Tuesday, October 11, 2011
Innocence
My mother sent me this letter I sent my Grandparents when they were going through my grandmother's things. It is very sweet and it also makes me sad. Sad because I miss the innocence of my childhood, the happy-go-lucky boy I was. I would have liked to retain some of that innocence, maybe in some ways I have, but the child I was, was pure and loved so completely, didn't have any fears of not being taken care of or provided for and was oblivious to the outside pressures of the world. I miss being able to love so completely, to have no fear that things will be okay. I could not protect my child from the world and in many ways he was hurt from the ridicule he/I took as a child.
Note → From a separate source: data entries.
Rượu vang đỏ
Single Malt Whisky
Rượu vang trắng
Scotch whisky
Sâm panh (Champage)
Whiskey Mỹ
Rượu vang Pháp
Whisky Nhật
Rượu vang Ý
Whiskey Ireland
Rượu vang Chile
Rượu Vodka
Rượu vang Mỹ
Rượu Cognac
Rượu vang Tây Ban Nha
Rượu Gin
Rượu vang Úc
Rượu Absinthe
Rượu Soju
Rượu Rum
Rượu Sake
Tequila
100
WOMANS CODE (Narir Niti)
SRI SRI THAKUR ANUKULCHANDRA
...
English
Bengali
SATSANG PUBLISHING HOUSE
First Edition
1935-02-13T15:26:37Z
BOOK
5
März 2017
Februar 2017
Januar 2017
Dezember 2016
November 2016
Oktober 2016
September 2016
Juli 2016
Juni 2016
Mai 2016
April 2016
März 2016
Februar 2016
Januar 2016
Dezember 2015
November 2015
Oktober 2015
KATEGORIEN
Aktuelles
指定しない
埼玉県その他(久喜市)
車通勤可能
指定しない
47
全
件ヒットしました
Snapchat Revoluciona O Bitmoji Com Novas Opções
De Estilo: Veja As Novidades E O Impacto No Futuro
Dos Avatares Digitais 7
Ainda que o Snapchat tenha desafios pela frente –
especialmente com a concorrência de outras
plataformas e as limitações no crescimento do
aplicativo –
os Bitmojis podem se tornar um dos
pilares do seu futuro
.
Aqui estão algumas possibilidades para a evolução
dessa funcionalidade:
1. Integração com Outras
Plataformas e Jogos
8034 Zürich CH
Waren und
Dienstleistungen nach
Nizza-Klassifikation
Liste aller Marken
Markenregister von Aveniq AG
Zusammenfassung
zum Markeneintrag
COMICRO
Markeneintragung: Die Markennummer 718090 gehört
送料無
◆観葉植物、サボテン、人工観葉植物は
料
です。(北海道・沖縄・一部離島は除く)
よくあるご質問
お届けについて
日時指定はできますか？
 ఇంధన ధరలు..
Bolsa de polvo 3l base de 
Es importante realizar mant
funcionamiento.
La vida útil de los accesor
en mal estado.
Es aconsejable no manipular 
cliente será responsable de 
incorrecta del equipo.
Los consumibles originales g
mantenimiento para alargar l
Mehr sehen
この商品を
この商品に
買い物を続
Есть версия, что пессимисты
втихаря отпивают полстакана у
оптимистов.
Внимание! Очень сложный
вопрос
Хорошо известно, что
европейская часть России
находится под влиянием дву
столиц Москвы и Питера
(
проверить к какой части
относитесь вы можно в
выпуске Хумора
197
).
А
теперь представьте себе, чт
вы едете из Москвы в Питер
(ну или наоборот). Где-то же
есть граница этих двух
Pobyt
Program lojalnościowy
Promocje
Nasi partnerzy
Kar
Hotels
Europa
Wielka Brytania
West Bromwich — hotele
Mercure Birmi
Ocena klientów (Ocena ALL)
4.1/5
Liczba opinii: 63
So I feel like it's my job to nurture my child, the inner child within me and let him know it is okay, that he is loved and being who he is, is just fine. No one has the right to tell him it's not okay to be who he is. I feel the responsibility to raise him to the point of self reliance so we can continue to grow on the path we have chosen. There is so much to work through from childhood, but that is a post for another time. I hope we all find the courage to retain or to re-connect with the innocence of our childhood and bring into our adulthood a purity of spirit with everything we do.
Monday, October 10, 2011
My Day!
Yesterday was a really crappy day at work. I was a lead and when I got on the board a second time, it was screwed up! On my lunch someone comes to me and says I was talking bad about them and pissed me off even more, I was all ready irritated. We worked it out but we made another co-worker uncomfortable in the process. I hate gossip at work! Then I get the board and it's still a mess! Merry Christmas to me! Then I had to try to figure out how to fix it and thank God someone went home HOA so I had three extra hours and extended people to fix what was broken! It really helped out and I was glad to leave when I was scheduled off. So I'm on my way out the door when my boss and the supervisors are standing there and he says, "You want to stay? I was thinking of making you the bridge lead!" I said, "You're kidding right?" and he said "No", I said, "You're really serious?" He said "Yes!" and I had all ready worked eight hours and I was irritated, but I said yes and I got four hours of overtime! Thank God! However, when I was at work today I was exhausted and just wanted the day to be over so I could go home and relax. Thank God tomorrow is my Friday, I will be sleeping in on Wednesday and Thursday! I still have to go to the grocery store and pay bills, but it should be great! Oh, I have laundry to do too. Lucky Me! Life is never boring!